Sub Saharan Africa: Unionists push for gender lens in collective bargaining

BWI Africa and Middle East held a successful two-day webinar from 15 to 16 October on how trade unions can put gender analyses and policies as integral parts of collective bargaining negotiations. 

The online educational event, which was supported by FES TUCC and facilitated by the Labour Research Service (LRS) of South Africa, gathered 28 trade unionists (16 women and 12 men) representing 15 unions from 13 countries.

The participants all agreed that the COVID-19 pandemic has worsened violations of workers’ rights, particularly the rights and welfare of women workers. They observed that between February and April 2020, more women workers lost their jobs compared to men, accounting for two-thirds of the total net job losses. Meanwhile, women workers who managed to retain their jobs suffer from unpaid childcare and had more work hour reductions than that of men.

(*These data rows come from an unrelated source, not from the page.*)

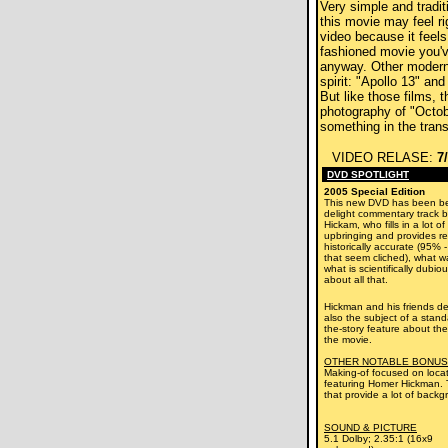
Very simple and traditi
this movie may feel r
video because it feels 
fashioned movie you'
anyway. Other modern
spirit: "Apollo 13" and
But like those films, 
photography of "Octo
something in the trans
VIDEO RELASE:
7
DVD SPOTLIGHT
2005 Special Edition
This new DVD has been be
delight commentary track b
Hickam, who fills in a lot of
upbringing and provides re
historically accurate (95% 
that seem cliched), what wa
what is scientifically dubi
about all that.
Hickman and his friends de
also the subject of a stan
the-story feature about the
the movie.
OTHER NOTABLE BONUS
Making-of focused on loca
featuring Homer Hickman. T
that provide a lot of backg
SOUND & PICTURE
5.1 Dolby; 2.35:1 (16x9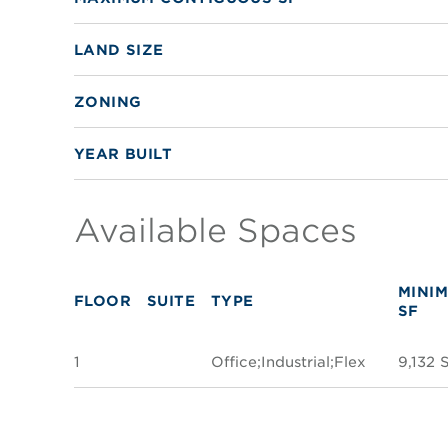
LAND SIZE
ZONING
YEAR BUILT
Available Spaces
MINI
FLOOR
SUITE
TYPE
SF
1
Office;Industrial;Flex
9,132 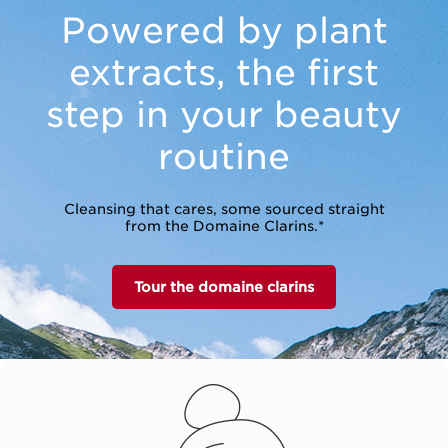
Powered by plant
extracts,
the first
step in your beauty
routine
Cleansing that cares, some sourced straight
from the Domaine Clarins.*
Tour the domaine clarins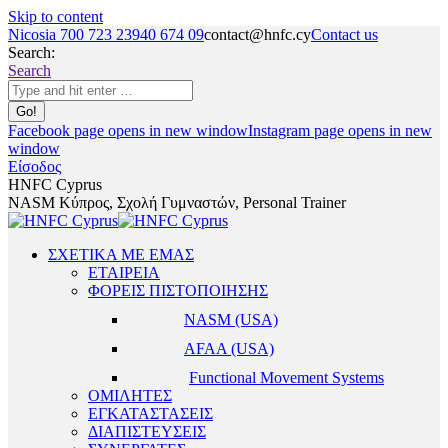
Skip to content
Nicosia 700 723 23
940 674 09
contact@hnfc.cy
Contact us
Search:
Search
Facebook page opens in new window
Instagram page opens in new
window
Είσοδος
HNFC Cyprus
NASM Κύπρος, Σχολή Γυμναστών, Personal Trainer
ΣΧΕΤΙΚΑ ΜΕ ΕΜΑΣ
ΕΤΑΙΡΕΙΑ
ΦΟΡΕΙΣ ΠΙΣΤΟΠΟΙΗΣΗΣ
NASM (USA)
AFAA (USA)
Functional Movement Systems
ΟΜΙΛΗΤΕΣ
ΕΓΚΑΤΑΣΤΑΣΕΙΣ
ΔΙΑΠΙΣΤΕΥΣΕΙΣ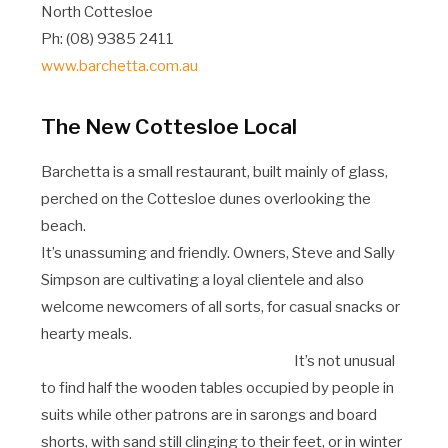
North Cottesloe
Ph: (08) 9385 2411
www.barchetta.com.au
The New Cottesloe Local
Barchetta is a small restaurant, built mainly of glass,
perched on the Cottesloe dunes overlooking the
beach.
It’s unassuming and friendly. Owners, Steve and Sally
Simpson are cultivating a loyal clientele and also
welcome newcomers of all sorts, for casual snacks or
hearty meals.
It’s not unusual
to find half the wooden tables occupied by people in
suits while other patrons are in sarongs and board
shorts, with sand still clinging to their feet, or in winter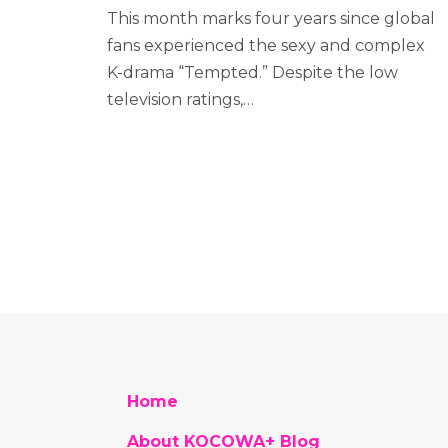
This month marks four years since global
fans experienced the sexy and complex
K-drama “Tempted.” Despite the low
television ratings,…
Home
About KOCOWA+ Blog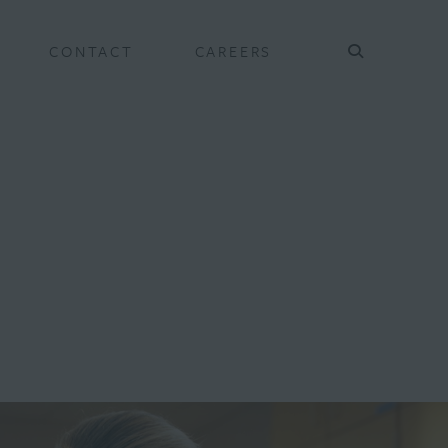
CONTACT
CAREERS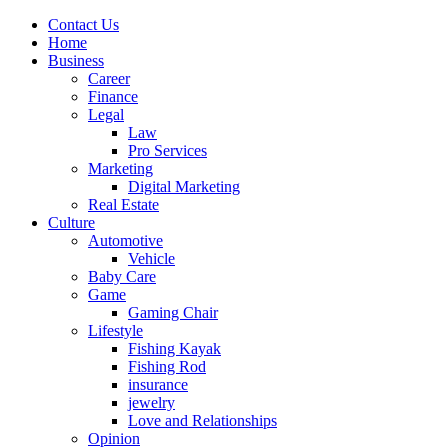
Contact Us
Home
Business
Career
Finance
Legal
Law
Pro Services
Marketing
Digital Marketing
Real Estate
Culture
Automotive
Vehicle
Baby Care
Game
Gaming Chair
Lifestyle
Fishing Kayak
Fishing Rod
insurance
jewelry
Love and Relationships
Opinion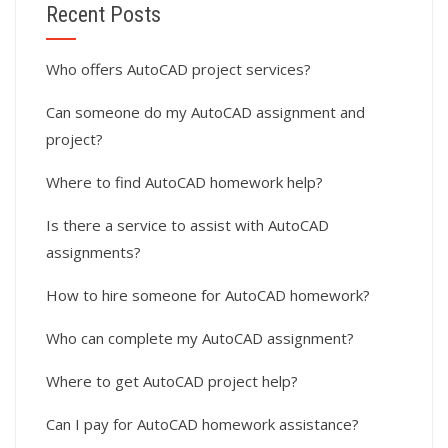
Recent Posts
Who offers AutoCAD project services?
Can someone do my AutoCAD assignment and
project?
Where to find AutoCAD homework help?
Is there a service to assist with AutoCAD
assignments?
How to hire someone for AutoCAD homework?
Who can complete my AutoCAD assignment?
Where to get AutoCAD project help?
Can I pay for AutoCAD homework assistance?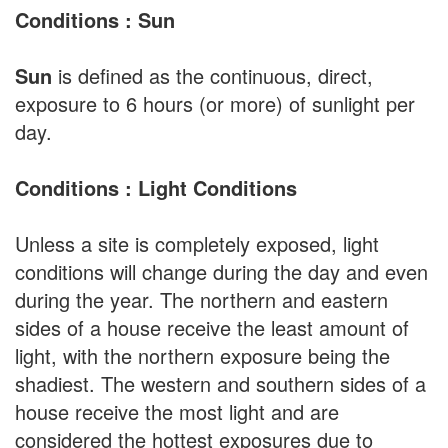
Conditions : Sun
Sun
is defined as the continuous, direct,
exposure to 6 hours (or more) of sunlight per
day.
Conditions : Light Conditions
Unless a site is completely exposed, light
conditions will change during the day and even
during the year. The northern and eastern
sides of a house receive the least amount of
light, with the northern exposure being the
shadiest. The western and southern sides of a
house receive the most light and are
considered the hottest exposures due to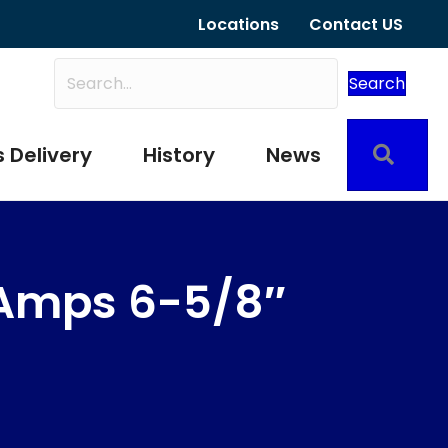
Locations
Contact US
Search
Sear
 Delivery
History
News
Amps 6-5/8″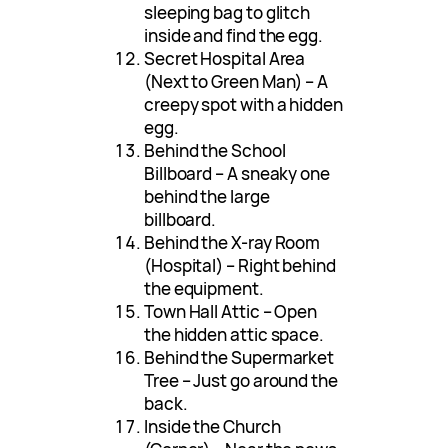
sleeping bag to glitch
inside and find the egg.
Secret Hospital Area
(Next to Green Man) – A
creepy spot with a hidden
egg.
Behind the School
Billboard – A sneaky one
behind the large
billboard.
Behind the X-ray Room
(Hospital) – Right behind
the equipment.
Town Hall Attic – Open
the hidden attic space.
Behind the Supermarket
Tree – Just go around the
back.
Inside the Church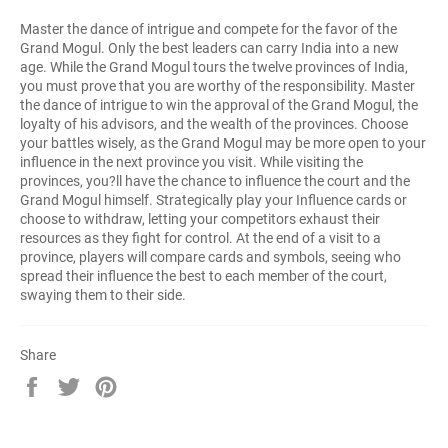
Master the dance of intrigue and compete for the favor of the
Grand Mogul. Only the best leaders can carry India into a new
age. While the Grand Mogul tours the twelve provinces of India,
you must prove that you are worthy of the responsibility. Master
the dance of intrigue to win the approval of the Grand Mogul, the
loyalty of his advisors, and the wealth of the provinces. Choose
your battles wisely, as the Grand Mogul may be more open to your
influence in the next province you visit. While visiting the
provinces, you?ll have the chance to influence the court and the
Grand Mogul himself. Strategically play your Influence cards or
choose to withdraw, letting your competitors exhaust their
resources as they fight for control. At the end of a visit to a
province, players will compare cards and symbols, seeing who
spread their influence the best to each member of the court,
swaying them to their side.
Share
Share
Tweet
Pin
on
on
on
Facebook
Twitter
Pinterest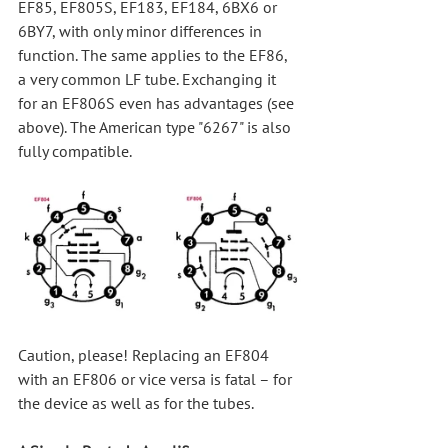
EF85, EF805S, EF183, EF184, 6BX6 or 
6BY7, with only minor differences in 
function. The same applies to the EF86, 
a very common LF tube. Exchanging it 
for an EF806S even has advantages (see 
above). The American type "6267" is also 
fully compatible.
Caution, please! Replacing an EF804 
with an EF806 or vice versa is fatal – for 
the device as well as for the tubes.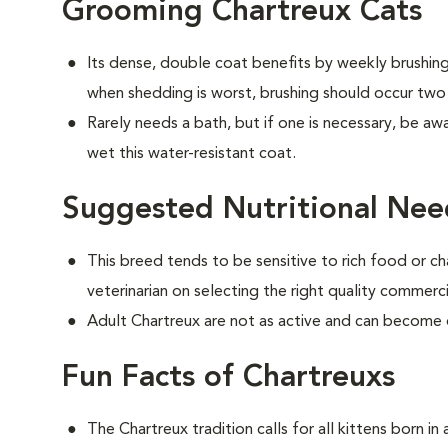
Grooming Chartreux Cats
Its dense, double coat benefits by weekly brushing 
when shedding is worst, brushing should occur two
Rarely needs a bath, but if one is necessary, be aw
wet this water-resistant coat.
Suggested Nutritional Nee
This breed tends to be sensitive to rich food or ch
veterinarian on selecting the right quality commerc
Adult Chartreux are not as active and can become
Fun Facts of Chartreuxs
The Chartreux tradition calls for all kittens born i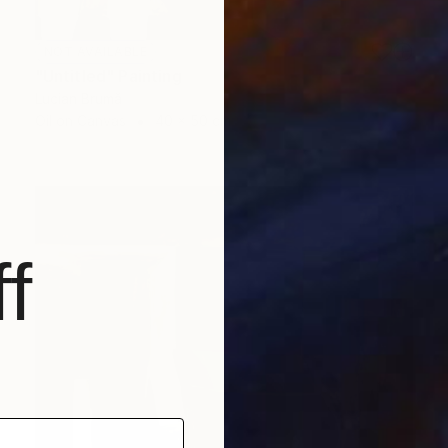
NOT AVAILABLE
"Untitled" Painting
Lucian Brumă
Oil on Canvas
40 x 50 cm
f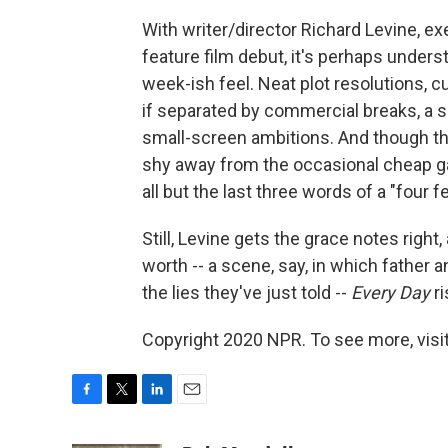
With writer/director Richard Levine, e
feature film debut, it's perhaps unders
week-ish feel. Neat plot resolutions, c
if separated by commercial breaks, a sor
small-screen ambitions. And though the
shy away from the occasional cheap g
all but the last three words of a "four 
Still, Levine gets the grace notes right
worth -- a scene, say, in which father 
the lies they've just told --
Every Day
ri
Copyright 2020 NPR. To see more, visit
F
T
L
E
a
w
i
m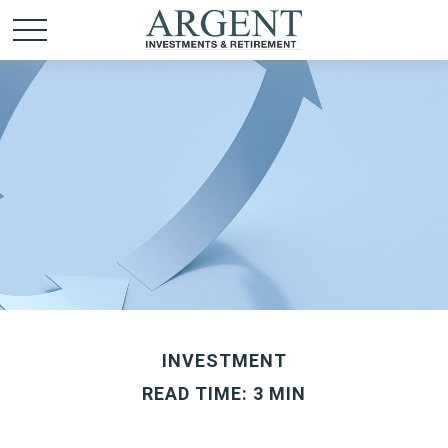
INVESTMENT
READ TIME: 3 MIN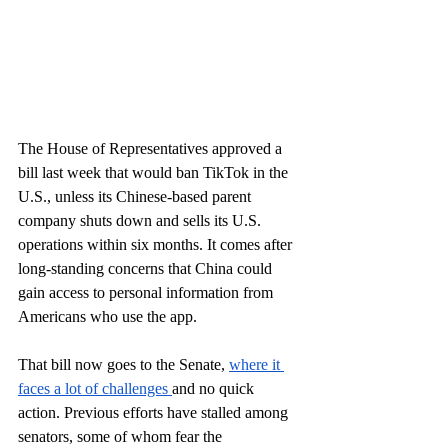
The House of Representatives approved a 
bill last week that would ban TikTok in the 
U.S., unless its Chinese-based parent 
company shuts down and sells its U.S. 
operations within six months. It comes after 
long-standing concerns that China could 
gain access to personal information from 
Americans who use the app. 
That bill now goes to the Senate, 
where it 
faces a lot of challenges 
and no quick 
action. Previous efforts have stalled among 
senators, some of whom fear the 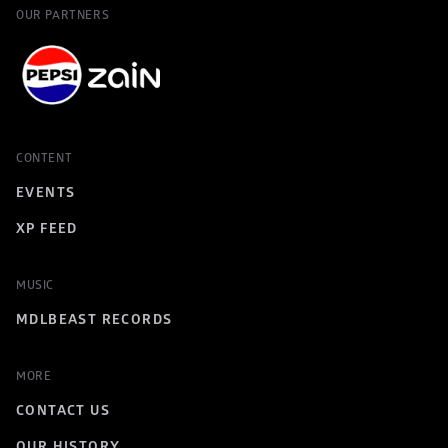
OUR PARTNERS
CONTENT
EVENTS
XP FEED
MUSIC
MDLBEAST RECORDS
MORE
CONTACT US
OUR HISTORY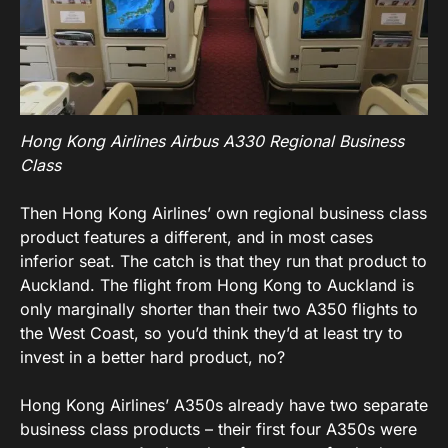
Hong Kong Airlines Airbus A330 Regional Business
Class
Then Hong Kong Airlines’ own regional business class
product features a different, and in most cases
inferior seat. The catch is that they run that product to
Auckland. The flight from Hong Kong to Auckland is
only marginally shorter than their two A350 flights to
the West Coast, so you’d think they’d at least try to
invest in a better hard product, no?
Hong Kong Airlines’ A350s already have two separate
business class products – their first four A350s were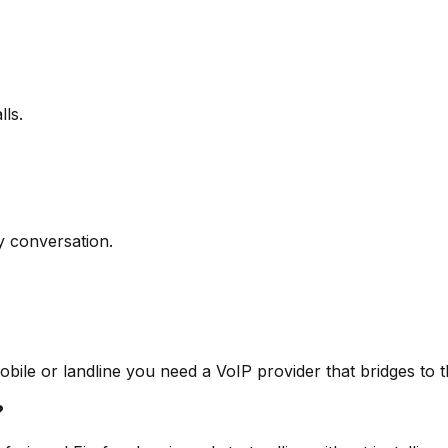
ls.
y conversation.
obile or landline you need a VoIP provider that bridges to
?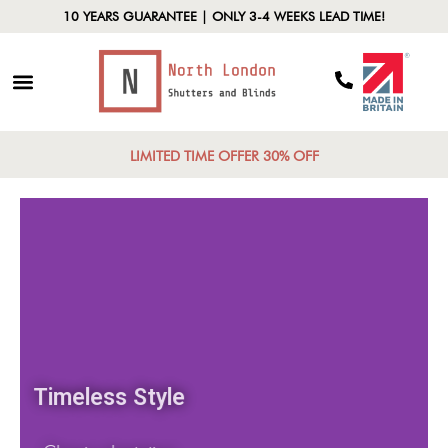
10 YEARS GUARANTEE | ONLY 3-4 WEEKS LEAD TIME!
LIMITED TIME OFFER 30% OFF
Timeless Style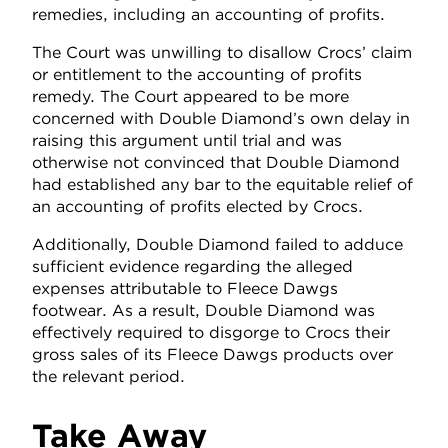
remedies, including an accounting of profits.
The Court was unwilling to disallow Crocs’ claim
or entitlement to the accounting of profits
remedy. The Court appeared to be more
concerned with Double Diamond’s own delay in
raising this argument until trial and was
otherwise not convinced that Double Diamond
had established any bar to the equitable relief of
an accounting of profits elected by Crocs.
Additionally, Double Diamond failed to adduce
sufficient evidence regarding the alleged
expenses attributable to Fleece Dawgs
footwear. As a result, Double Diamond was
effectively required to disgorge to Crocs their
gross sales of its Fleece Dawgs products over
the relevant period.
Take Away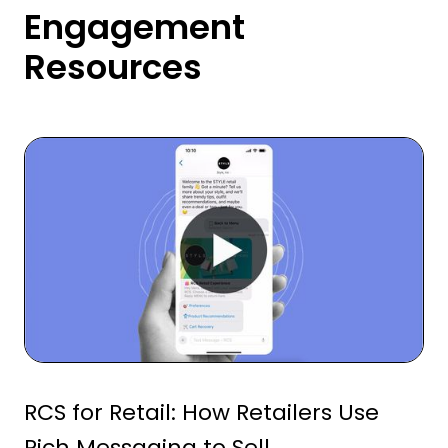
Engagement
Resources
RCS for Retail: How Retailers Use
Rich Messaging to Sell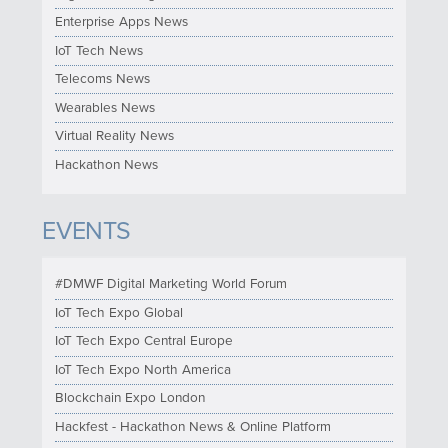
Enterprise Apps News
IoT Tech News
Telecoms News
Wearables News
Virtual Reality News
Hackathon News
EVENTS
#DMWF Digital Marketing World Forum
IoT Tech Expo Global
IoT Tech Expo Central Europe
IoT Tech Expo North America
Blockchain Expo London
Hackfest - Hackathon News & Online Platform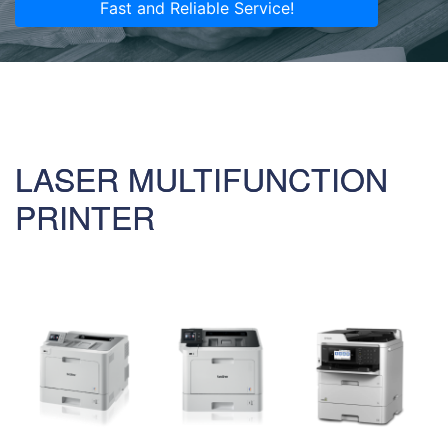
Fast and Reliable Service!
LASER MULTIFUNCTION
PRINTER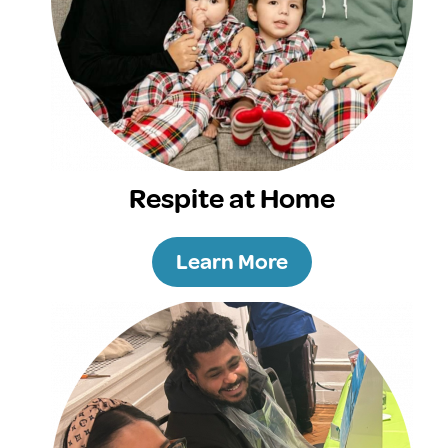
Respite at Home
Learn More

The trade unionists also pointed to the increasing number of gender-based violence (GBV) during the implementation of hard lockdowns in many countries. They expressed serious concerns that as the pandemic continues, the number of women and girls who are experiencing GBV will continue to rise with multiple impacts on their sexual, reproductive and mental health.

“We need to have a strong gender perspective in our collective bargaining negotiations to ensure that women workers are not victimised by gender-based violence and discrimination. We will demand a gender audit to make sure that the jobs and salaries of women workers are not undervalued and compared unfairly to those of men,” BWI Africa and Middle East Regional Representative Crecentia Mofokeng said.